The fact is if we continue on this track you will have precious little to do on START when you meet with Shevardnadze in the USSR. (And I think that if in the early December meeting the President announces your meeting as part of an agreed work program, late January gives more of a sense of immediate follow-up than early February.) Nor would we be able to substitute other arms control action because NTT is behind us, we can’t move bilaterally on CFE, and the process on the President’s CW initiative may not be ripe for your intervention. In sum, START would be front and center in your meeting with Shevardnadze for these reasons and because he will make it so.
What Needs to be Done
Some might argue that the best way to get to the best START treaty before 1992 is to pressure Gorbachev to make more concessions by continuing to hold back on the main issues while engaging on the secondary questions, and maybe doing just enough from time to time to keep him coming. The rationale for this negotiating strategy, simply put, is [Page 387] that Gorbachev so intensely wants and needs START (because of his difficulties) that we have very strong leverage.
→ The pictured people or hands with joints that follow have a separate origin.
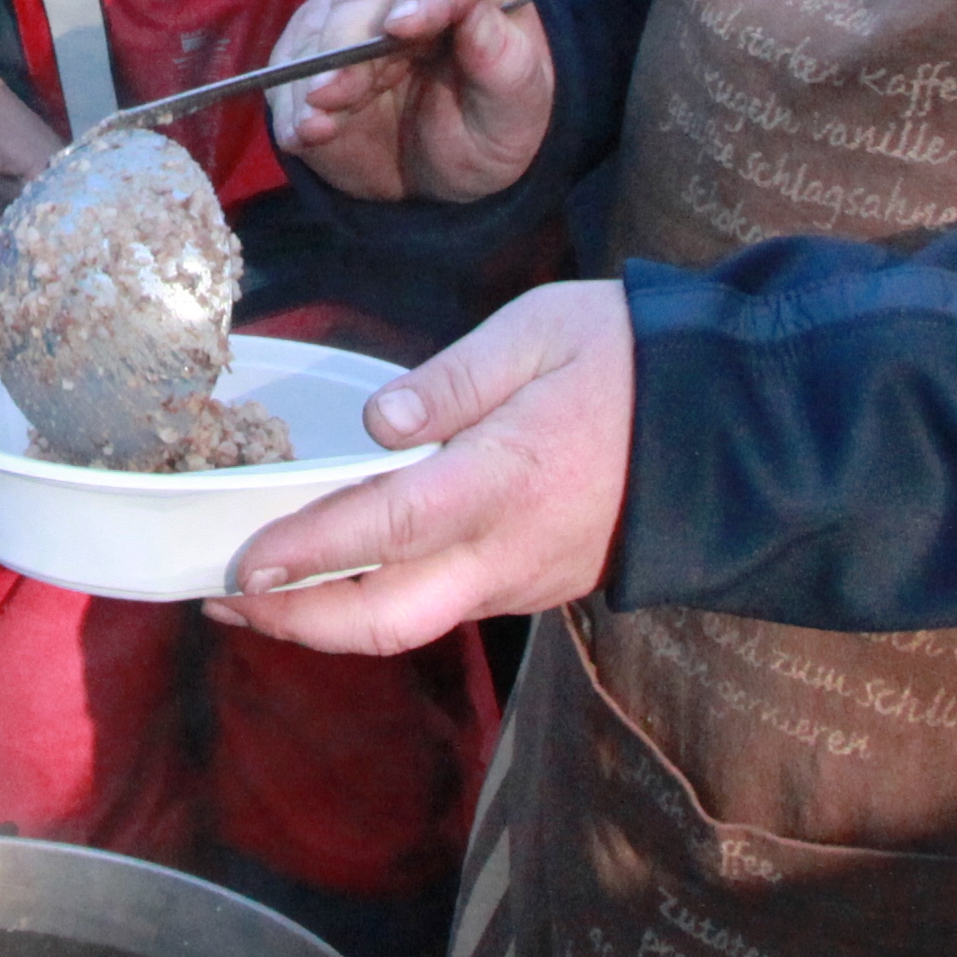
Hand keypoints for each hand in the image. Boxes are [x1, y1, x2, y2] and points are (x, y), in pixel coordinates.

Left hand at [0, 32, 61, 256]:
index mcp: (51, 172)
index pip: (44, 228)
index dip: (20, 257)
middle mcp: (58, 180)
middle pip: (39, 231)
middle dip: (11, 257)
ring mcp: (46, 182)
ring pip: (29, 225)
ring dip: (5, 246)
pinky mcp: (32, 183)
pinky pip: (22, 214)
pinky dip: (2, 230)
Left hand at [206, 280, 633, 654]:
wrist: (732, 424)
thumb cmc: (631, 359)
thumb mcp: (539, 332)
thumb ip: (451, 378)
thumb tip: (377, 421)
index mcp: (507, 479)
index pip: (387, 529)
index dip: (309, 552)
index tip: (245, 564)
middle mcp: (510, 549)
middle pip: (388, 619)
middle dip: (298, 622)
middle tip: (224, 599)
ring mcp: (525, 578)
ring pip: (413, 624)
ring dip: (331, 621)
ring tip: (260, 595)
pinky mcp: (534, 584)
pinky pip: (444, 609)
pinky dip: (378, 605)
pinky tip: (339, 576)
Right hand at [267, 0, 555, 205]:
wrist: (444, 163)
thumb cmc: (489, 125)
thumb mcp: (516, 110)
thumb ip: (506, 65)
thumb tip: (480, 17)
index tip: (403, 27)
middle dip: (346, 46)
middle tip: (332, 94)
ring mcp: (351, 14)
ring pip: (319, 29)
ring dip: (312, 79)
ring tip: (314, 126)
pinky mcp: (312, 48)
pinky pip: (290, 67)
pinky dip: (291, 103)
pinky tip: (301, 134)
There are risks with this strategy. At some point the Soviets will catch on, probably quite soon since neither Gorbachev nor Shevardnadze are patsies. In fact, what we are hearing in Geneva is that they think this is already the game we are playing. Gorbachev cannot appear to be making all the concessions. You would feel this directly in your encounters with Shevardnadze, who will not want to bear the entire burden to make these meetings successful. And it would not be in anyone’s interest if one of the pre-summit Ministerials fails.
The final irony is that hanging back now leads to a high risk that at the end of the day we will be confronted with a choice between no agreement or a settlement on worse terms than we could have negotiated. In other words, by trying to force Gorbachev to make all the early concessions, he gets to structure the outcome according to his priorities. And leaving key issues for resolution at the last moment opens us to criticism for compromising under pressure of deadlines.
Instead, we need to move now to an approach that recognizes that the major issues can involve discrete trade-offs and can be settled one-by-one, using Ministerials and the Summit as decision points in the process. Our strategic programs are moving forward so we can now engage with the Soviets.
An orderly process of careful analysis of trade-offs, determination of what we need and where we can be flexible, and steady engagement with the Soviets can serve our interests better than leaving everything to what would be portrayed as frenzied end-game deal cutting.
You will need to develop a consensus starting with the President and with Scowcroft and Cheney to take this approach.
The more immediate steps are:
- —
- Implement the line proposed in my memo on the Bush-Gorbachev meeting, i.e., agreement to resolve all the major START isues by the 1990 Summit.
- —
- Fill the gaps in the US position so we have a full proposal on the table before your next meeting with Shevardnadze. A complete proposal is essential for moving on track.
- —
- Aim to solve the mobile ICBM and ALCM issues at the next Ministerial. This means knowing in advance what we need and what tradeoffs we can accept.
- —
- Work with Scowcroft to energize the interagency process to achieve these objectives.